Terri White, director of the Oklahoma Department of Mental Health and Substance Abuse Services, visited last week with The Oklahoman's editorial board to discuss her agency and the issue of mental health in the state. Here are excerpts:
Mental illness is the third-leading cause of chronic illness in the state behind only pulmonary conditions and hypertension. It's more common than stroke, diabetes ... and I think somehow people tend to forget that. When we think about being 48th, 49th, 50th in overall health, we always think heart disease, obesity, diabetes, which is all true. What we forget is the issues of mental illness or addiction are just as high, typically 1 or 2.
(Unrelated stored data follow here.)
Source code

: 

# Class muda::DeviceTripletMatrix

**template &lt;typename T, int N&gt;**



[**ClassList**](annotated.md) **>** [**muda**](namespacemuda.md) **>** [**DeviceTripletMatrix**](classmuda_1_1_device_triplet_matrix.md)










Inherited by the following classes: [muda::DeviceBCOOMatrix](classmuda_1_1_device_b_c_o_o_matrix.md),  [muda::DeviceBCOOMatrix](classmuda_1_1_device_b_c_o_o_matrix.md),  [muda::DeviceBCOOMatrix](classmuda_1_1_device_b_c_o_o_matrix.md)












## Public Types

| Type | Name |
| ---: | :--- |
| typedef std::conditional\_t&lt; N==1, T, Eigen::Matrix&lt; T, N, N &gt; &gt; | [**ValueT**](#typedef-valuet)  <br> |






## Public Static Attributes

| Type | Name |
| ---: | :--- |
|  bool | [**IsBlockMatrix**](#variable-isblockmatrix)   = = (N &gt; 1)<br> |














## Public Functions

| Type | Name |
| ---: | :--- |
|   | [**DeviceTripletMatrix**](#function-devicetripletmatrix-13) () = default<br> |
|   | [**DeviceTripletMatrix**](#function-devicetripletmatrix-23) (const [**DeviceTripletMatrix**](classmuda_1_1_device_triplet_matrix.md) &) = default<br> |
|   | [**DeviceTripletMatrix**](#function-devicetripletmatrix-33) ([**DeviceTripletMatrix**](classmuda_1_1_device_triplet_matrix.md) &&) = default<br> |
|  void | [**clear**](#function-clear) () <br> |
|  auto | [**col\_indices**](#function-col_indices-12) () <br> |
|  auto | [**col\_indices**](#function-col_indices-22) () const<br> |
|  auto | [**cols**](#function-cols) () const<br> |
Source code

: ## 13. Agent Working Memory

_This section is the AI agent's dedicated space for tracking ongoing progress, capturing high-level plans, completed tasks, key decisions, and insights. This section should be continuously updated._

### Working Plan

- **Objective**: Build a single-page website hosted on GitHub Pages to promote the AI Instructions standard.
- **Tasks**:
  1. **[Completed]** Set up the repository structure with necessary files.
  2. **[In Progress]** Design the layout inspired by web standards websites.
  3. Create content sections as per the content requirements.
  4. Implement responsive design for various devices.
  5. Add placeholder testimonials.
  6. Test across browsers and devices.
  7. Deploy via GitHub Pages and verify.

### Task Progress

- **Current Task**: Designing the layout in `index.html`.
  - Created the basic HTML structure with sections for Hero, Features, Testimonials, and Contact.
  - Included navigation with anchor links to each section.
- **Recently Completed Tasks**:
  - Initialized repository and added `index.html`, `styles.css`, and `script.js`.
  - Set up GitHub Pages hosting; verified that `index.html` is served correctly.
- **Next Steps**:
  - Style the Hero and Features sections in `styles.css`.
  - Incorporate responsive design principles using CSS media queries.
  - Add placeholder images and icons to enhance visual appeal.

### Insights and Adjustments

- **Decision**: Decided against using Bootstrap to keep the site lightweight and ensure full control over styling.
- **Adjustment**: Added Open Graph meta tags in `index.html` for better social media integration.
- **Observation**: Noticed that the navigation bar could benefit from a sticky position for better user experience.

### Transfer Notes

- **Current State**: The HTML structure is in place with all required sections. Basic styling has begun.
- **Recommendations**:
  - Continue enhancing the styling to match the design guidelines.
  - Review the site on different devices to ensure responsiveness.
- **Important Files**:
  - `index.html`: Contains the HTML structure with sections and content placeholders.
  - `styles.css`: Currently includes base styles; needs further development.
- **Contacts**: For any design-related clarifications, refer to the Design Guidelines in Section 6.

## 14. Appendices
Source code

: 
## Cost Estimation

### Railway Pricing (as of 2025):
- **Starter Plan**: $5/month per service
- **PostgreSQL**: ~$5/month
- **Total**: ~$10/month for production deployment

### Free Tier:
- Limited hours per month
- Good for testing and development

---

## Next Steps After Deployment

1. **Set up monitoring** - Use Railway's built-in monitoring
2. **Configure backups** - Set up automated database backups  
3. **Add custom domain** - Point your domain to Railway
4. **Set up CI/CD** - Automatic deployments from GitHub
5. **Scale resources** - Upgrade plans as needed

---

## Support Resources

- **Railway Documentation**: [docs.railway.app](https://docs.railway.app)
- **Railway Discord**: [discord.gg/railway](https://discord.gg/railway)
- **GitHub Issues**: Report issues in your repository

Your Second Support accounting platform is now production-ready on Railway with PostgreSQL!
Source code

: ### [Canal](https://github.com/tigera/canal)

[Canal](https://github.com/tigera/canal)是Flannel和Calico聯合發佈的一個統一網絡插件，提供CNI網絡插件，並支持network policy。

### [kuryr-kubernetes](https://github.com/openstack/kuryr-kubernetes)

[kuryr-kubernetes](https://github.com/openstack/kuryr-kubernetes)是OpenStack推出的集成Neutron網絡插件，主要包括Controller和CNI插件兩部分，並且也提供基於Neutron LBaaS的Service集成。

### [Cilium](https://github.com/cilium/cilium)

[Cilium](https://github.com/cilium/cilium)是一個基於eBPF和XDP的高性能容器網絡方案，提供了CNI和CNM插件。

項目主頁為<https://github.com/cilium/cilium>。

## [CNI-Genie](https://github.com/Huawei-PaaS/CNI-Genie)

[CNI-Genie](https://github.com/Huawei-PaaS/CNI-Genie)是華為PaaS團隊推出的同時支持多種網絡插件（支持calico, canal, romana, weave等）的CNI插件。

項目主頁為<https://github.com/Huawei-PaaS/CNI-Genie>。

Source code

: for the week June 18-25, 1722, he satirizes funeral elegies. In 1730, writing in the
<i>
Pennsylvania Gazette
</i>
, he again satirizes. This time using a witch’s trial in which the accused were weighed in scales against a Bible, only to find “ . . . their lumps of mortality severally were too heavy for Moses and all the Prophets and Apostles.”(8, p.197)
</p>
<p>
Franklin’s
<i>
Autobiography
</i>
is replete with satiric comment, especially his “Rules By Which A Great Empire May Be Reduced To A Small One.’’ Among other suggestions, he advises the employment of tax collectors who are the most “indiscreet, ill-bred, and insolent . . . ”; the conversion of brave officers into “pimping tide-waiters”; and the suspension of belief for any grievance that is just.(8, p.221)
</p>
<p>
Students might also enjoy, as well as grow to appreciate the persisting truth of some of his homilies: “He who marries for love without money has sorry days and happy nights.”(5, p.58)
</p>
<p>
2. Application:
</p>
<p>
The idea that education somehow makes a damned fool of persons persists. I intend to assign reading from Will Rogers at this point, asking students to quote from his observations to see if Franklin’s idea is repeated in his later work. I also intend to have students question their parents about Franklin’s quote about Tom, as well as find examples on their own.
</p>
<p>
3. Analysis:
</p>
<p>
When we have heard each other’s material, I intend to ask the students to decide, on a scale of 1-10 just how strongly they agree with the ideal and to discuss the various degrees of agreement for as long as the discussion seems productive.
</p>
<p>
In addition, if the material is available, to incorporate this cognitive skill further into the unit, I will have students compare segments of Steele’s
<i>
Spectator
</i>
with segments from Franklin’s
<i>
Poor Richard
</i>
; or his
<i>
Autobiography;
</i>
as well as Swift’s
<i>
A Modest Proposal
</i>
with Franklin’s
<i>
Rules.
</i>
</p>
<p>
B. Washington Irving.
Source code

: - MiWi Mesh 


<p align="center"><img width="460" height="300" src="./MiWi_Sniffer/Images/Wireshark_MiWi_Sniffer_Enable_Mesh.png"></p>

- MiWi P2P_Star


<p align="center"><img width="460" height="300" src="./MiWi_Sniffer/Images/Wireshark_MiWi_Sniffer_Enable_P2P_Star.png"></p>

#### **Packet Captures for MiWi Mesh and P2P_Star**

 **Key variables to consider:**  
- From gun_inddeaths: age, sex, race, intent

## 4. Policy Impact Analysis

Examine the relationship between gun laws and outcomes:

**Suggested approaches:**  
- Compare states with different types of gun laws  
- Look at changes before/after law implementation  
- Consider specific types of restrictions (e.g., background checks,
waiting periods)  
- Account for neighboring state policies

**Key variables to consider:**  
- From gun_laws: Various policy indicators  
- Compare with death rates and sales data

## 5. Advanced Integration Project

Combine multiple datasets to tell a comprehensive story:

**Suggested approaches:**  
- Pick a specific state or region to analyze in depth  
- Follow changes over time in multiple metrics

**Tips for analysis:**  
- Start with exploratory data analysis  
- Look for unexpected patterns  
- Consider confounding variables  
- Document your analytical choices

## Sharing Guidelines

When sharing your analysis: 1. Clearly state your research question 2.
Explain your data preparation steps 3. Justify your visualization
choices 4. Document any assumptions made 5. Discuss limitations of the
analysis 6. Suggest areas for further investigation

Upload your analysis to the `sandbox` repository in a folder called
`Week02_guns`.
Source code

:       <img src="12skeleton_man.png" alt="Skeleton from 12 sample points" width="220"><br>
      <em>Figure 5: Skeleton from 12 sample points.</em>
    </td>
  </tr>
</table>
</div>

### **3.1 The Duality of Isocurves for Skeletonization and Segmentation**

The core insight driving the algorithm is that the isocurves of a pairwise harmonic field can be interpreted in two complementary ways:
We've had a tough four years, like all agencies. We had a tougher year the first year of massive cuts than most agencies did. We took about a 7 percent cut that first year. ... As a result, there was a real recognition that ‘Gosh, when we made that deep cut, some of those things that were forecast to be true came true and it's costing us more.' So as a result of that, the last two years we've actually had smaller cuts than most state agencies. And very clearly the Legislature and the governor's office have said the reason for that is we know we'll end up paying more if we make cuts here, so if we want to be wise with our dollars, we've got to figure out a better way to do it.
One in every four ER visits is actually related to mental health, because people can't find services anywhere else, which is a terrible way to give health care. If we decided the way we were going to treat people with heart disease, instead of preventative care and getting early intervention is just wait until they have a heart attack and show up at the ER ... if that was our only way of treating it, we'd be outraged. That's kind of what happens now in the world of mental health when we don't have enough services available.